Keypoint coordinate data
※

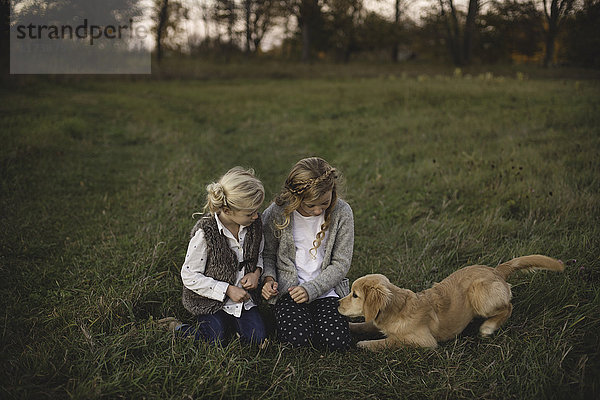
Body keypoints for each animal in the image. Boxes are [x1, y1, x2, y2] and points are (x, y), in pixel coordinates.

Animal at [340, 255, 564, 348]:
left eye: (355, 295)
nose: (337, 304)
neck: (398, 308)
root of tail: (496, 270)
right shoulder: (377, 321)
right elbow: (365, 325)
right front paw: (351, 327)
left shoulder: (424, 342)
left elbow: (391, 341)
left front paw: (365, 344)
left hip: (479, 293)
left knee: (508, 307)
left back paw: (488, 327)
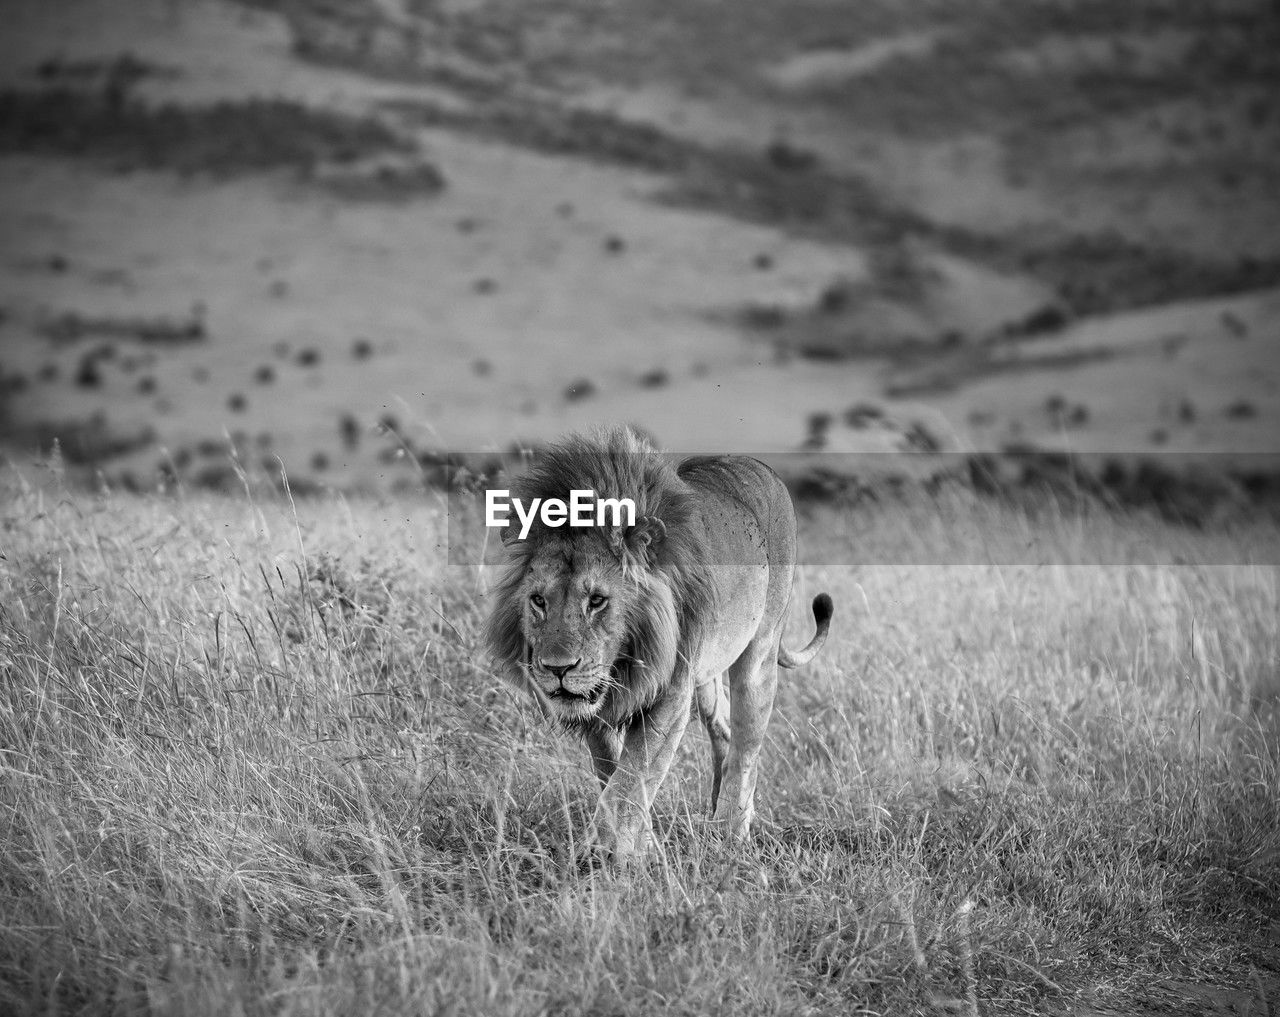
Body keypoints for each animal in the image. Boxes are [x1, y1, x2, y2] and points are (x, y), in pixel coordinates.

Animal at [483, 426, 833, 858]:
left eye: (596, 600)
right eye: (538, 600)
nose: (557, 669)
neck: (625, 662)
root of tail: (757, 464)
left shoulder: (670, 694)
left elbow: (632, 773)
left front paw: (604, 852)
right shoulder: (600, 705)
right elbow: (613, 771)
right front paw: (640, 843)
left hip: (760, 651)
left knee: (747, 744)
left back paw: (729, 831)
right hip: (706, 673)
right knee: (723, 729)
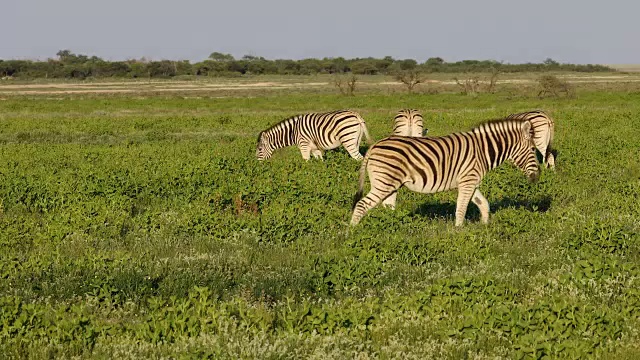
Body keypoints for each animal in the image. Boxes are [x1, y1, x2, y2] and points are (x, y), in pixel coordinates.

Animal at [350, 118, 540, 226]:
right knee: (362, 205)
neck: (482, 150)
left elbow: (483, 204)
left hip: (390, 184)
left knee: (388, 206)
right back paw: (351, 232)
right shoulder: (468, 181)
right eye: (533, 149)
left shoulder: (471, 182)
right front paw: (459, 233)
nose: (536, 177)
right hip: (384, 183)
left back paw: (393, 226)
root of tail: (375, 145)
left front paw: (485, 227)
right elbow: (461, 208)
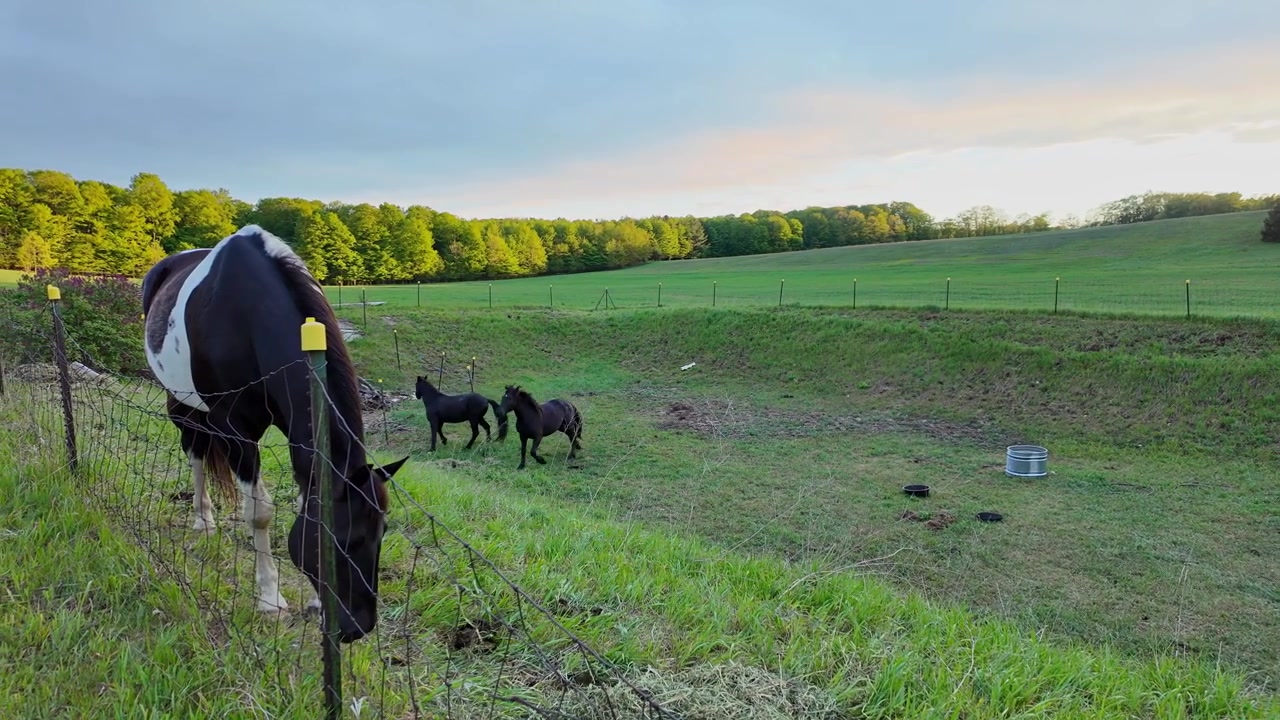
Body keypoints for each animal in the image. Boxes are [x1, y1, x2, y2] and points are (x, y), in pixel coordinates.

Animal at [140, 225, 409, 644]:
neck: (247, 315)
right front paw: (269, 598)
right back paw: (204, 519)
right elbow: (260, 514)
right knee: (196, 452)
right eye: (344, 541)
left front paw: (314, 602)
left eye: (382, 534)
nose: (357, 628)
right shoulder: (236, 430)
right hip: (181, 403)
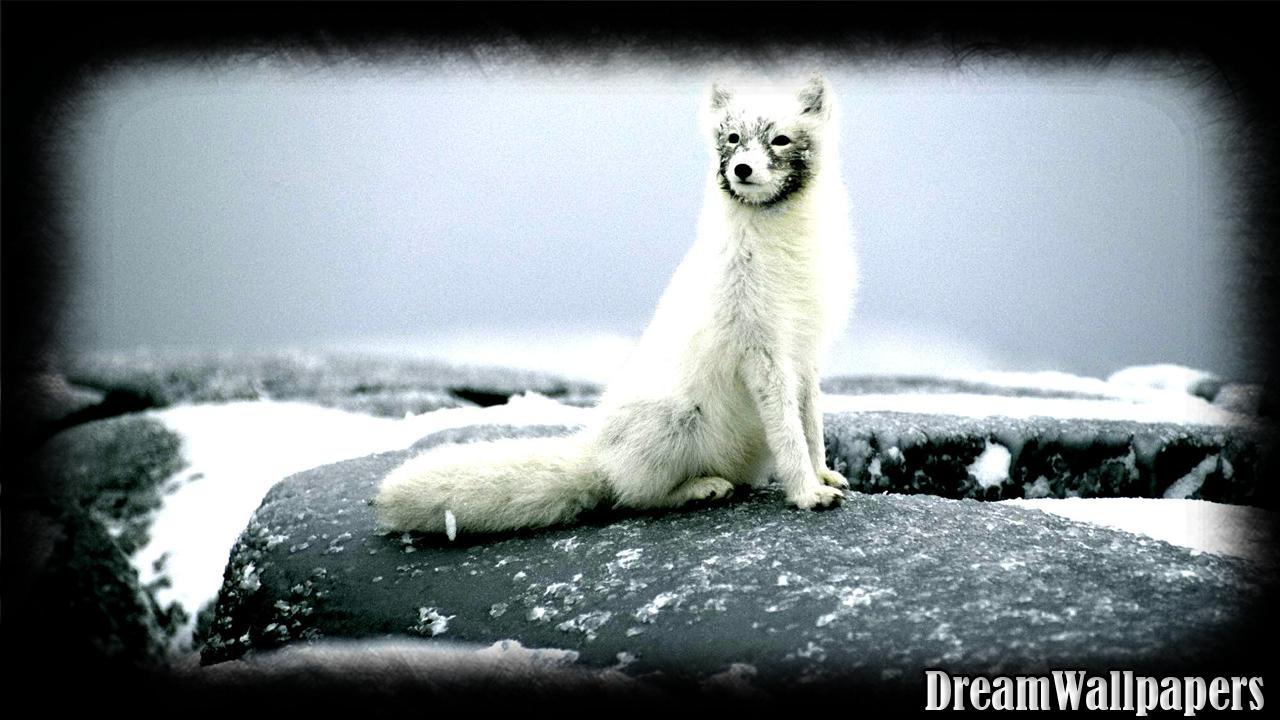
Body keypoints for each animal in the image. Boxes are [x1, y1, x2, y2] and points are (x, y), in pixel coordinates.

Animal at [375, 74, 858, 536]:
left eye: (780, 140)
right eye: (734, 137)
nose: (741, 168)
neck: (783, 246)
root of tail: (597, 450)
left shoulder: (805, 353)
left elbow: (811, 425)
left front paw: (823, 474)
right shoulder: (762, 352)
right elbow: (789, 434)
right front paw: (806, 493)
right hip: (675, 418)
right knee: (633, 495)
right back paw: (700, 488)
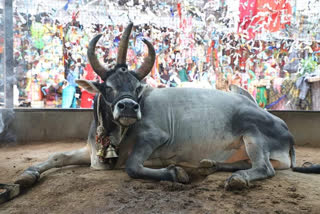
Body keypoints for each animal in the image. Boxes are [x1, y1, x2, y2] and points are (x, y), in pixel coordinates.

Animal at [14, 22, 318, 191]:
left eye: (138, 87)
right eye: (107, 87)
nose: (128, 107)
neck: (112, 136)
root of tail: (285, 129)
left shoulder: (154, 137)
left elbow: (133, 166)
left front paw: (174, 172)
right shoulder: (89, 152)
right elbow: (57, 156)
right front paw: (29, 174)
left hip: (252, 131)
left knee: (264, 168)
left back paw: (237, 179)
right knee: (246, 163)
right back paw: (210, 165)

※

# Work request
In the entries above, find each line that has the word "back". Copy it.

# Task answer
left back paw: (488, 327)
left back paw: (729, 831)
right back paw: (351, 232)
left back paw: (393, 226)
right back paw: (204, 519)
right back paw: (700, 488)
left back paw: (237, 179)
right back paw: (210, 165)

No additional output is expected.